Et il n’en resta plus que trois
Il y a un siècle, les pierristes étaient beaucoup plus nombreux qu’aujourd’hui. Le secteur employait quelque trente mille personnes, dont nombre de petits ateliers spécialisés dans l’une ou l’autre étape de la préparation des pierres. Seules quelques manufactures de pierres d’horlogerie subsistent, toutes dans l’Arc jurassien et qui concentrent en leur sein quelques-unes des étapes.
Cette concentration s’explique notamment par l’automatisation, l’évolution des processus et notamment les exigences qualitatives. Même si la typologie de la pierre n’évolue plus beaucoup, avec une douzaine de manières différentes de creuser et de bomber les pièces, les pierristes ont dû repousser toujours plus loin les limites de la qualité de leur travail dans un marché où les exigences ont sensiblement évolué depuis une quinzaine d’années. Les précisions actuelles sont extrêmes avec des tolérances de l’ordre du micron et il faut les assurer sur l’ensemble des livraisons.

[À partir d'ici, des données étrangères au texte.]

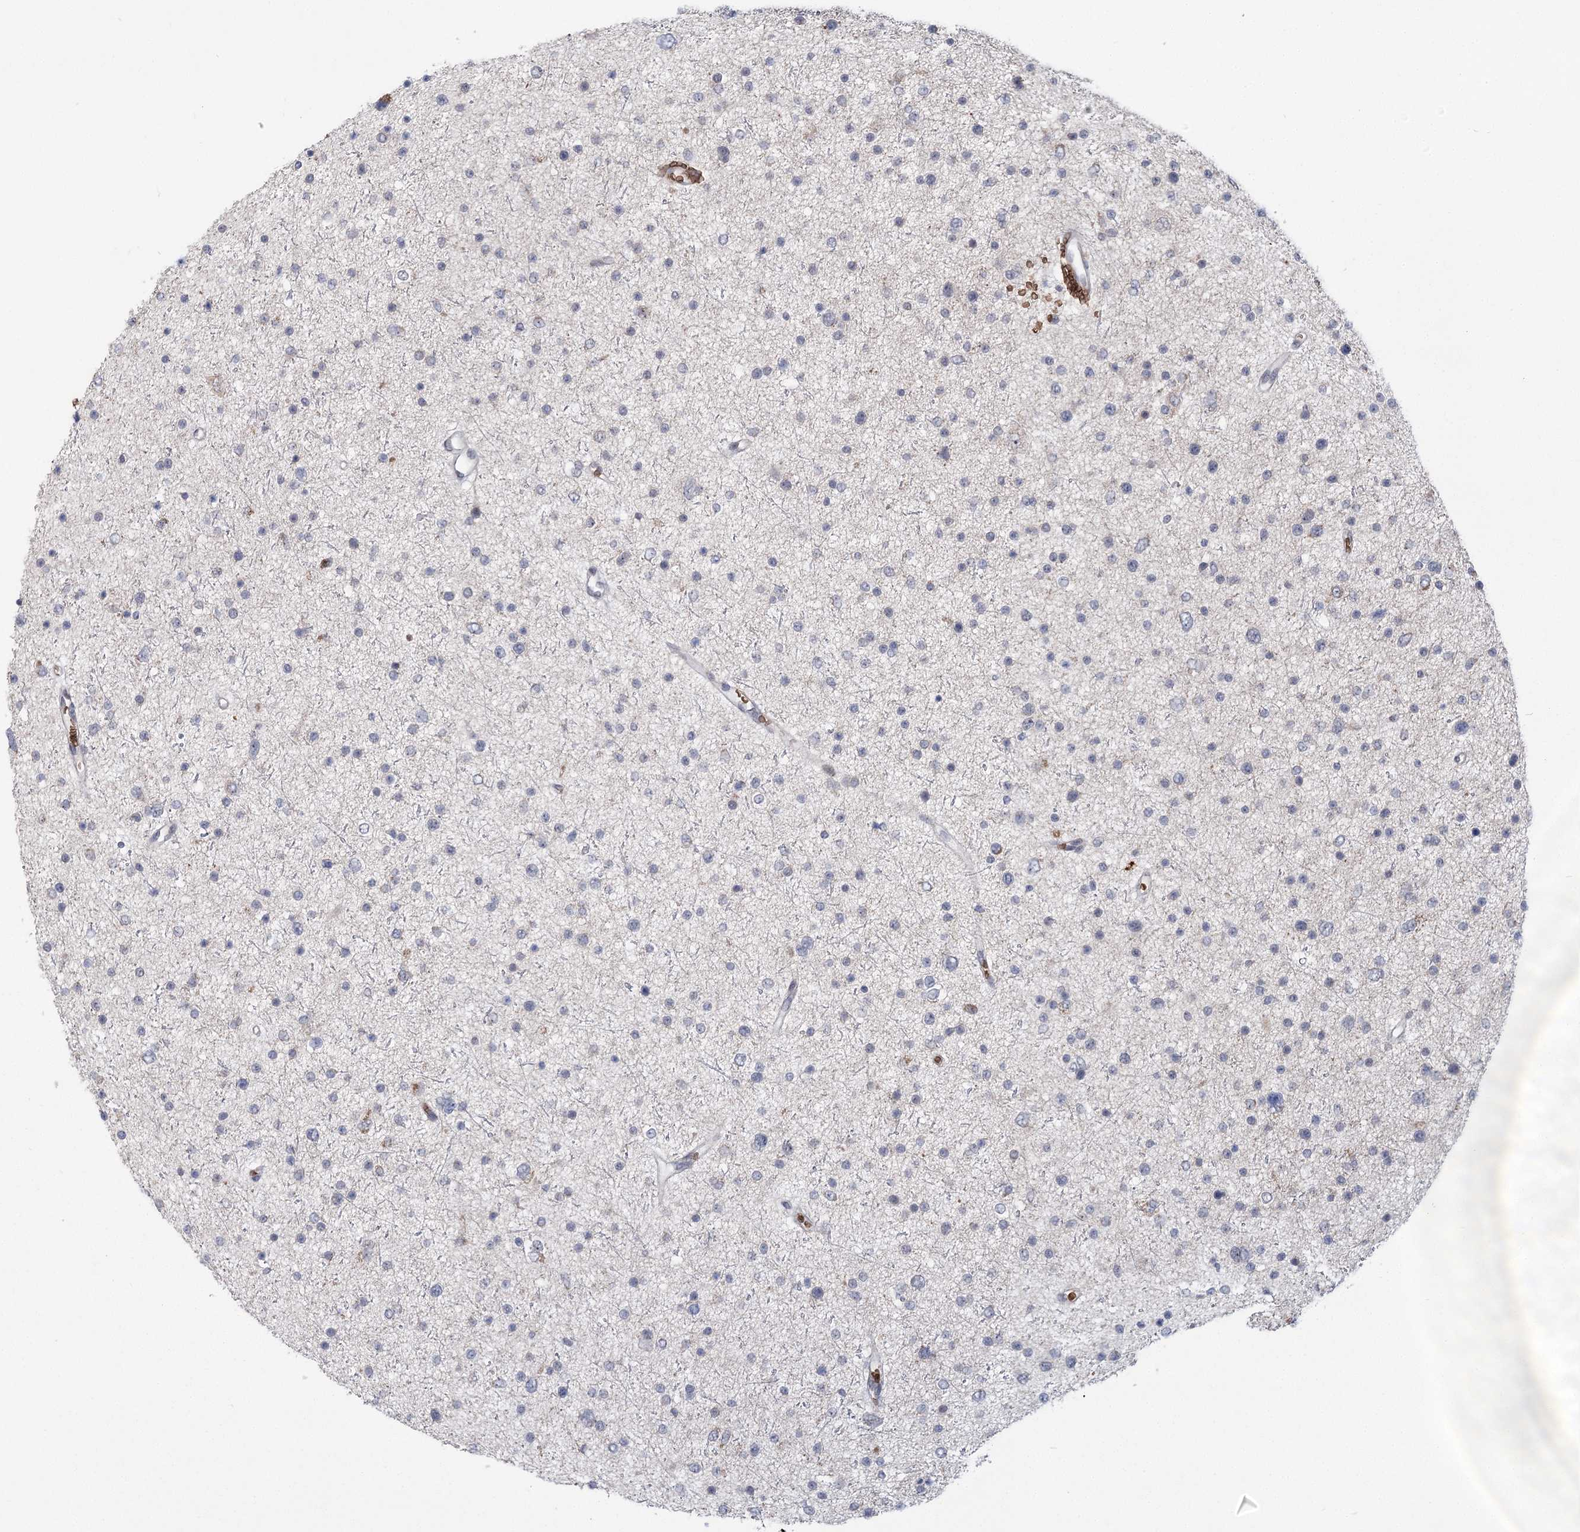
{"staining": {"intensity": "negative", "quantity": "none", "location": "none"}, "tissue": "glioma", "cell_type": "Tumor cells", "image_type": "cancer", "snomed": [{"axis": "morphology", "description": "Glioma, malignant, Low grade"}, {"axis": "topography", "description": "Brain"}], "caption": "This histopathology image is of malignant low-grade glioma stained with immunohistochemistry (IHC) to label a protein in brown with the nuclei are counter-stained blue. There is no expression in tumor cells.", "gene": "NSMCE4A", "patient": {"sex": "female", "age": 37}}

«Dans des montres de très haute gamme, le moindre défaut se voit assez rapidement. L’égrisure, un petit bout de cristal qui se détache de la matière, est notre principal ennemi. Nous sommes reconnus pour l’excellence de nos produits, à tel point que nos clients ne contrôlent plus nos pièces, ils les reçoivent, les stockent et les utilisent», précise Jean-Paul Dall’Acqua.

Quelques chiffres
170 : le nombre d’employés de la Pierrette, contre 80 il y a dix ans.
50 mio : le nombre de pièces produites par an
16 : le nombre de types de pierre d’horlogerie
de 17 à 25 : le nombre de pierres d’horlogerie en rubis par montre (hors grandes complications)
de 7 centièmes à plus de 2 millimètres : le diamètre du perçage.